## Text to read
········

Why Do Pedestrians Have to Press ““Beg Buttons” to Cross the Street?

We were all taught how to cross a street: Look both ways. But, in some cities, you’ll also have to ask permission by pressing a tiny button and waiting your turn. Those little buttons on walk signals have been nicknamed “beg buttons”—because walkers are pretty much begging to be able to cross.

Here in Los Angeles, if you don’t press them, you won’t even get the opportunity to cross—the light will turn red, stopping the opposing traffic, but you’ll never get a walk signal and the light won’t stay green long enough for you to actually make it to the other side.

It’s annoying for walkers: have you ever tried to walk a few blocks, stopping to hit the button at every single intersection? Or hit the button just a few seconds too late and had to wait a whole additional cycle? But it also illustrates the backwardness of our street design: pedestrians, who are supposed to have the right-of-way, are required to press a button at an intersection in order to get a walk signal, which should happen automatically. This video illustrates the problem well:

This struggle is nothing new, of course. The term “jaywalking” was invented by the auto industry to shame pedestrians in the 1920s. But it has become an issue again due to recent, highly publicized crackdowns on jaywalking in Los Angeles and New York City. As reported a few weeks ago, offenders are being issued tickets upwards of $200. (That’s actually not all that bad compared to some other places: In Singapore you could go to jail for three months.)

But the problem, especially in L.A., is that jaywalking is not only defined as running across the street mid-block without a signal—you can also get a ticket for stepping off the curb at a signal after the “countdown” starts.

This is not to say that people don’t cross the street illegally—they definitely do. And who hasn’t tried to beat the clock by running across the street before that countdown runs out? The problem with beg buttons is that they criminalize walkers—they provide a very specific way for police to blame pedestrians for an uptick in collisions.

“We’re heavily enforcing pedestrian violations because they’re impeding traffic and causing too many accidents and deaths,” LAPD officer Lydia Leos told the LA Downtown News. (This was just a week before an LAPD officer struck a pedestrian in a crosswalk—with L.A. Mayor Eric Garcetti in the back seat.)

According to law enforcement, jaywalking crackdowns and beg buttons are required because pedestrians are making the streets unsafe. Wait, pedestrians are dangerous? These sentiments are echoed in a recent New York Times article by Tom Vanderbilt, who eloquently explains the ridiculousness of this logic:

Those humans in Los Angeles who began walking a second or two after the light was blinking were, after all, violating the “Vehicle Code.” Note that cars, apparently, do not violate a “Human Code.”

As for pedestrian safety, which is the typical stated purpose of jaywalking crackdowns, more pedestrians generally are killed in urban areas by cars violating their right of way than are rogue pedestrians violating vehicles’ right of way. Then there are those people struck on sidewalks, even inside restaurants. What do we call that? Jay-living?

There are some solutions which can help turn this misguided attitude around. In D.C., for example, instead of cracking down on deviant pedestrians, cameras have been installed at intersections specifically to catch drivers who “block intersections, roll through stop signs, fail to yield to pedestrians, pass through an intersection at an unsafe speed or take an oversize bus or truck on a street too small to accommodate it.”

········

## Written problem A
According to the article on beg buttons, why is it a problem that pedestrians must press these buttons? Answer in one to three sentences.
## Written problem B
List every driver behavior that the cameras installed at D.C. intersections are meant to catch, as described in the article on beg buttons.
The rows that come next are separate material and not part of the article on beg buttons.

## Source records
········

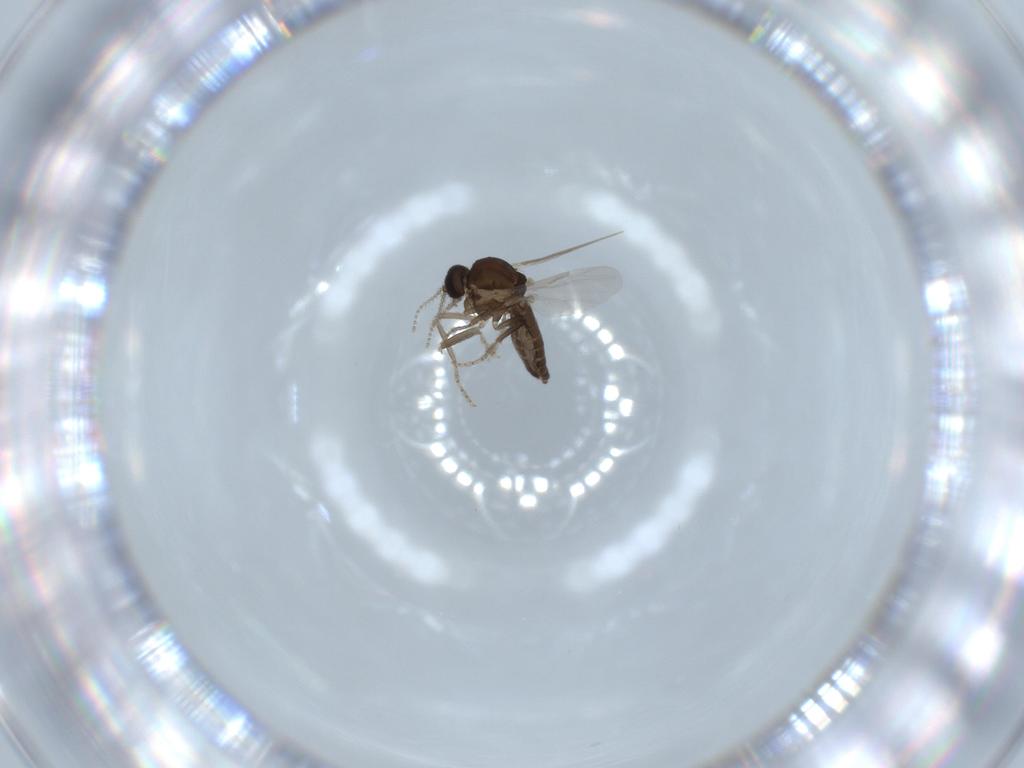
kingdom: Animalia
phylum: Arthropoda
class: Insecta
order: Diptera
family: Ceratopogonidae
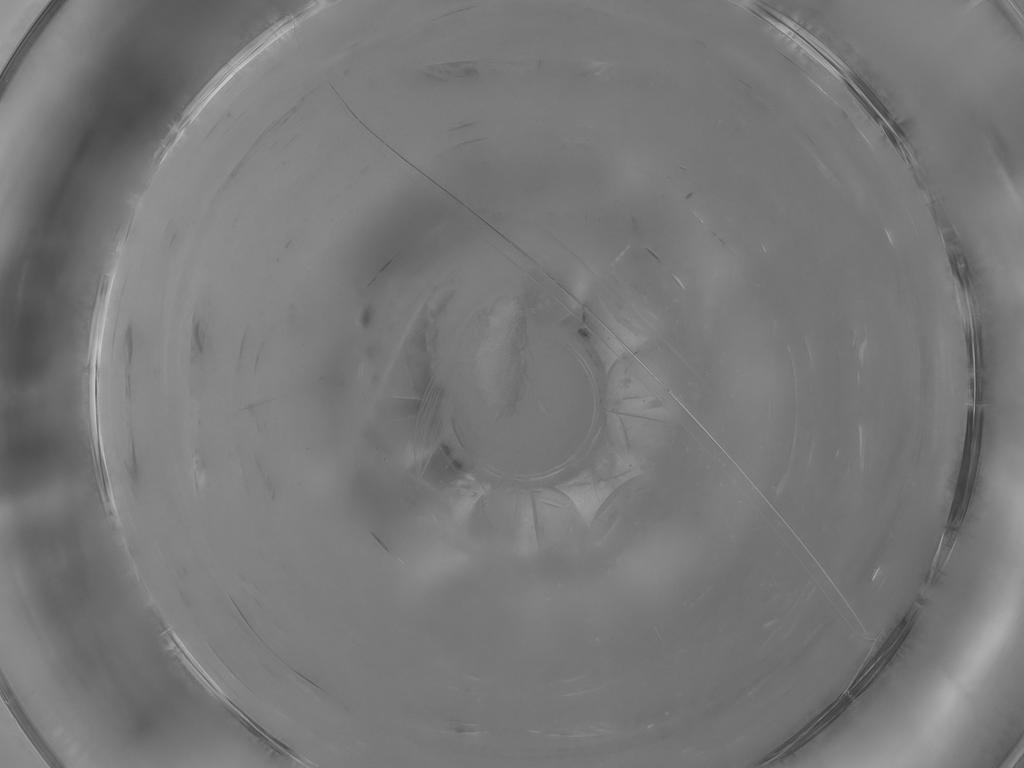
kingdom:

········

## Task response A
Beg buttons criminalize walkers. They give police a very specific way to blame pedestrians for an uptick in collisions.

## Task response B
- Blocking intersections
- Rolling through stop signs
- Failing to yield to pedestrians
- Passing through an intersection at an unsafe speed
- Taking an oversize bus or truck on a street too small to accommodate it